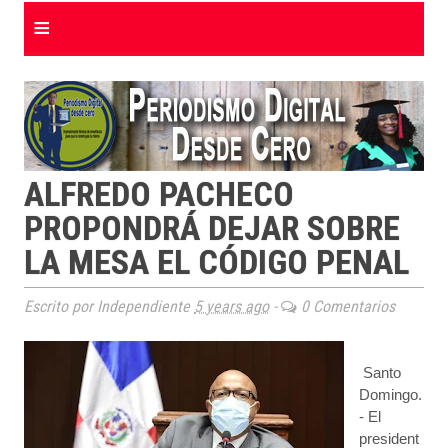
≡
ALFREDO PACHECO
PROPONDRÁ DEJAR SOBRE
LA MESA EL CÓDIGO PENAL
Escrito por Independiente
5 years ago
-
0 Comentarios
Santo
Domingo.
- El
president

Your instructions: Please return the full listing exactly as given, with the images left out.

Result for this task:
≡
ALFREDO PACHECO
PROPONDRÁ DEJAR SOBRE
LA MESA EL CÓDIGO PENAL
Escrito por Independiente
5 years ago
-
0 Comentarios
Santo
Domingo.
- El
president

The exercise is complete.